However, it may be advantageous to have a single camera that can emulate multiple types of cameras (e.g., the camera's output can be reinterpreted as output of a different type of camera) without having to add multiple types of image sensors to the camera.
The following presents a simplified summary of one or more aspects of the present disclosure, in order to provide a basic understanding of such aspects. This summary is not an extensive overview of all contemplated features of the disclosure, and is intended neither to identify key or critical elements of all aspects of the disclosure nor to delineate the scope of any or all critical elements of all aspects of the disclosure nor to delineate the scope of any or all aspects of the disclosure.
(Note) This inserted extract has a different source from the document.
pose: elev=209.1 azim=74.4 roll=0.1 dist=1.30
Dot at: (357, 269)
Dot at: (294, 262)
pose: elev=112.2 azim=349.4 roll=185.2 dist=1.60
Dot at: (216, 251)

Its sole purpose is to present some concepts of one or more aspects of the disclosure in a simplified form as a prelude to the more detailed description that is presented later.
These and other aspects of the disclosure will become more fully understood upon a review of the drawings and the detailed description, which follows. Other aspects, features, and embodiments of the present disclosure will become apparent to those skilled in the art, upon reviewing the following description of specific, example embodiments of the present disclosure in conjunction with the accompanying figures. While features of the present disclosure may be discussed relative to certain embodiments and figures below, all embodiments of the present disclosure can include one or more of the advantageous features discussed herein. In other words, while one or more embodiments may be discussed as having certain advantageous features, one or more of such features may also be used in accordance with the various embodiments of the disclosure discussed herein. Similarly, while example embodiments may be discussed below as devices, systems, or methods embodiments it should be understood that such example embodiments can be implemented in various devices, systems, and methods.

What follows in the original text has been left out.